In sailing past the cliff of Scylla, she snatched some of his comrades, and gobbled them up. When the ship broke up, Odysseus clung to the mast and drifted to Charybdis. But when Charybdis sucked down the mast, he was saved by clinging to a fig-tree that grew over the whirlpool. There he waited until he saw the mast drifting again, and he cast himself on it, and was carried away.

Refuses immortality
So he came to the island where Calypso 3 lived. This goddess kept Odysseus imprisoned in her cave for seven years and offered him immortality but he refused wishing above all to come back home to Ithaca and Penelope.

Meets Nausicaa in Phaeacian beach
But when Hermes, sent by Zeus, ordered Calypso to let Odysseus go he made a raft and sailed away until he was washed up naked on the shore of the Phaeacians, where Nausicaa, the daughter of King Alcinous, was washing the clothes. When Odysseus begged her protection, she brought him to the king, who entertained him, and sent him away with a convoy to Ithaca, after having heard Odysseus' account of the stories we are now reading.

While Penelope weaves her suitors feast at Odysseus' expense
But on arriving to Ithaca, twenty years after his departure, Odysseus found his property and land wasted, because, believing that he was dead, many suitors wished to marry Penelope and, living in the palace of Odysseus, consumed his herds at their feasts during his absence. Waiting for Odysseus, Penelope was compelled to promise to her suitors that she would wed when the shroud of Laertes was finished. But she wove it for three years, weaving it by day and undoing it by night.

 

The suitors shot with the Bow
The SUITORS OF PENELOPE were almost one hundred, but somehow Odysseus managed to kill them all with his bow.

This bow had Prince Eurytus of Oechalia received from Apollo, and when his son Iphitus met Odysseus, he gave him the bow, which he had received from his father. This bow Odysseus, when going to war, would never take with him, but let it lay at home.

Penelope delivered to her suitors the bow of Odysseus, and she said that she would marry him who bent the bow. And when none of them could bend it, Odysseus took it and shot down the suitors, being helped by his son Telemachus, Emaeus and Philoetius.

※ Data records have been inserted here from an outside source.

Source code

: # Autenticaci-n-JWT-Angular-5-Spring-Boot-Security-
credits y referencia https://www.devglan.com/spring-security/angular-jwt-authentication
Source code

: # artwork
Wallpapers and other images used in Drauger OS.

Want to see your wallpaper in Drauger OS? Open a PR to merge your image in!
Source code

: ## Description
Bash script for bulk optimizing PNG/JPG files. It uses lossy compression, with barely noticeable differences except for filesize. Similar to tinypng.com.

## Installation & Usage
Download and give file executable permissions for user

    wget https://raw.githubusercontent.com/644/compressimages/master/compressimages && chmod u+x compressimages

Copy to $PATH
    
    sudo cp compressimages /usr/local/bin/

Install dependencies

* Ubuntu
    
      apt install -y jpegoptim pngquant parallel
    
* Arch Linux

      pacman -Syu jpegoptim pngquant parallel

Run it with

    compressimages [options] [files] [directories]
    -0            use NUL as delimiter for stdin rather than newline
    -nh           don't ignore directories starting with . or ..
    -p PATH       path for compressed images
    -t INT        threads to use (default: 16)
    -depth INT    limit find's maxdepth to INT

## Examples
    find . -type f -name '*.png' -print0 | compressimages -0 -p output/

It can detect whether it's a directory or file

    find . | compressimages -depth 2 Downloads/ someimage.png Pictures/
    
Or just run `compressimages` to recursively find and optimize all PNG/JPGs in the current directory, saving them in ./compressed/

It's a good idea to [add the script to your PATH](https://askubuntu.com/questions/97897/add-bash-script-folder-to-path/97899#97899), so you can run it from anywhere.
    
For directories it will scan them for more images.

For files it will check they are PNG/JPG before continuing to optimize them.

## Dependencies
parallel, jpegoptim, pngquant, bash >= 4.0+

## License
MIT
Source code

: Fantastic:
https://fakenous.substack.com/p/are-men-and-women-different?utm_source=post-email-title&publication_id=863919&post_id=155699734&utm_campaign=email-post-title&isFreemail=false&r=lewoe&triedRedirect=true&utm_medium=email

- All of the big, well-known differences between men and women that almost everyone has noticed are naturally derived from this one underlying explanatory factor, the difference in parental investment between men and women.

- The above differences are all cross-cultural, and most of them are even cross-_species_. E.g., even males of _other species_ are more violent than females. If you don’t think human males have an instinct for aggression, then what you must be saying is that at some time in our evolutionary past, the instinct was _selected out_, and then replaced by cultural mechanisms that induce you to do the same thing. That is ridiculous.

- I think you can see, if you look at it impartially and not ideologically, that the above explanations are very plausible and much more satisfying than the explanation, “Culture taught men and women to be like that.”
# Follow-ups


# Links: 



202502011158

Emaeus was Odysseus' servant and swineherd. On his arrival to Ithaca Odysseus came to him in the guise of a beggar and learned from him the state of affairs in his home. Philoetius, who also helped to kill the suitors, was a master-herdman in Ithaca.

Found to have gone too far
Because of this massacre Odysseus was accused by the kinfolk of the slain suitors, and then he submitted the case to the judgment of King Neoptolemus of Epirus, who condemned him to exile. Some suppose Neoptolemus judged in this way because he wanted to get possession of the island of Cephallenia.

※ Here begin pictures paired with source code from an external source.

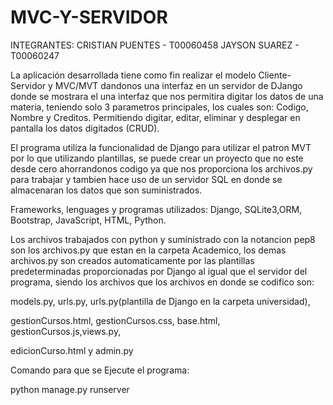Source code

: # MVC-Y-SERVIDOR
INTEGRANTES: CRISTIAN PUENTES - T00060458
	     JAYSON SUAREZ    - T00060247

La aplicación desarrollada tiene como fin realizar el modelo Cliente-Servidor y
MVC/MVT dandonos una interfaz en un servidor de DJango donde se mostrara el una
interfaz que nos permitira digitar los datos de una materia, teniendo solo 3
parametros principales, los cuales son: Codigo, Nombre y Creditos. Permitiendo
digitar, editar, eliminar y desplegar en pantalla los datos digitados (CRUD).

El programa utiliza la funcionalidad de Django para utilizar el patron MVT por
lo que utilizando plantillas, se puede crear un proyecto que no este desde
cero ahorrandonos codigo ya que nos proporciona los archivos.py para trabajar
y tambien hace uso de un servidor SQL en donde se almacenaran los datos que
son suministrados.

Frameworks, lenguages y programas utilizados: 
Django, SQLite3,ORM, Bootstrap, JavaScript, HTML, Python.

Los archivos trabajados con python y suministrado con la notancion pep8 son los
archivos.py que estan en la carpeta Academico, los demas archivos.py son creados
automaticamente por las plantillas predeterminadas proporcionadas por Django
al igual que el servidor del programa, siendo los archivos que los archivos en
donde se codifico son:

models.py, urls.py, urls.py(plantilla de Django en la carpeta universidad),

gestionCursos.html, gestionCursos.css, base.html, gestionCursos.js,views.py,

edicionCurso.html y admin.py

Comando para que se Ejecute el programa:

python manage.py runserver
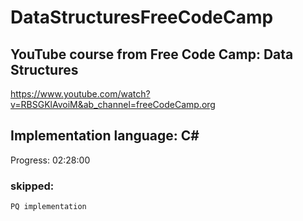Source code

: # DataStructuresFreeCodeCamp
## YouTube course from Free Code Camp: Data Structures
https://www.youtube.com/watch?v=RBSGKlAvoiM&ab_channel=freeCodeCamp.org

## Implementation language: C#

Progress: 02:28:00
### skipped:
	PQ implementation
	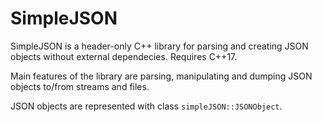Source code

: # SimpleJSON

SimpleJSON is a header-only C++ library for parsing and creating JSON objects without external dependecies. Requires C++17.

Main features of the library are parsing, manipulating and dumping JSON objects to/from streams and files.

JSON objects are represented with class `simpleJSON::JSONObject`.

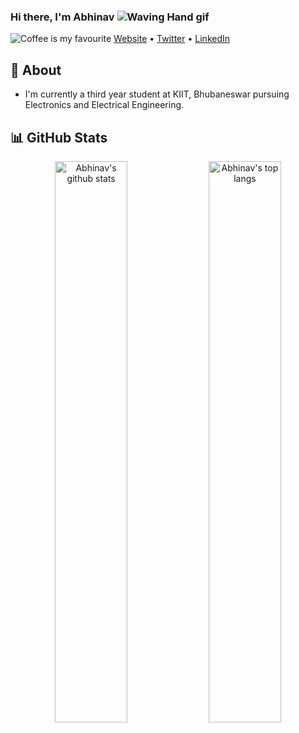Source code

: <!-- INTRO -->
### Hi there, I'm Abhinav <img src="" width="" alt="Waving Hand gif">
<img src="" alt="Coffee is my favourite">
<a href="https://abhinavkashyap061.github.io/">Website</a> •
<a href="https://twitter.com/intent/follow?screen_name=abhinavstwt&tw_p=followbutton/">Twitter</a> •
<a href="https://www.linkedin.com/in/abhinavkashyap061/">LinkedIn</a>

<!-- ABOUT -->
## 📝 About
- I'm currently a third year student at KIIT, Bhubaneswar pursuing Electronics and Electrical Engineering.

<!-- GITHUB STATS -->
## 📊 GitHub Stats
<p align="center">
    <!-- [![Anurag's GitHub stats](https://github-readme-stats.vercel.app/api?username=anuraghazra)](https://github.com/anuraghazra/github-readme-stats) -->
    <img src="https://github-readme-stats.vercel.app/api?username=abhinavkashyap061" alt="Abhinav's github stats" width="48%">
    <img src="https://github-readme-stats.vercel.app/api/top-langs/?username=abhinavkashyap061" alt="Abhinav's top langs" width="48%">
    <!-- [![Top Langs](https://github-readme-stats.vercel.app/api/top-langs/?username=anuraghazra)](https://github.com/anuraghazra/github-readme-stats) -->
</p>


<!--
**abhinavkashyap061/abhinavkashyap061** is a ✨ _special_ ✨ repository because its `README.md` (this file) appears on your GitHub profile.

Here are some ideas to get you started:

- 🔭 I’m currently working on ...
- 🌱 I’m currently learning ...
- 👯 I’m looking to collaborate on ...
- 🤔 I’m looking for help with ...
- 💬 Ask me about ...
- 📫 How to reach me: ...
- 😄 Pronouns: ...
- ⚡ Fun fact: ...
-->
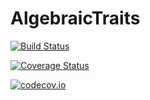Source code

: # AlgebraicTraits

[![Build Status](https://travis-ci.org/TotalVerb/AlgebraicTraits.jl.svg?branch=master)](https://travis-ci.org/TotalVerb/AlgebraicTraits.jl)

[![Coverage Status](https://coveralls.io/repos/TotalVerb/AlgebraicTraits.jl/badge.svg?branch=master&service=github)](https://coveralls.io/github/TotalVerb/AlgebraicTraits.jl?branch=master)

[![codecov.io](http://codecov.io/github/TotalVerb/AlgebraicTraits.jl/coverage.svg?branch=master)](http://codecov.io/github/TotalVerb/AlgebraicTraits.jl?branch=master)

After killing the SUITORS OF PENELOPE Odysseus went to Thesprotia in Epirus and there offered a sacrifice following the instructions he received in the Underworld from Tiresias. It is also told that Callidice , Queen of the Thesprotians, urged him to stay as king. Odysseus married Callidice and had by her a son Polypoetes, to whom he gave the kingdom when he returned to Ithaca.

Others say that Odysseus went to Aetolia and there he married the daughter of Thoas (King of Pleuron and Calydon who had been the leader of the Aetolians against Troy), and had by her a son Leontophonus.

Death at last
When Telegonus learned from his mother Circe that he was a son of Odysseus, he sailed in search of him. And having come to Ithaca, he drove away some of the cattle, and when Odysseus defended them, Telegonus wounded him with the spear he had in his hands, which was barbed with the spine of a stingray, and Odysseus died of the wound. And when Telegonus recognised him, he bitterly lamented.

But some say Odysseus died in old age.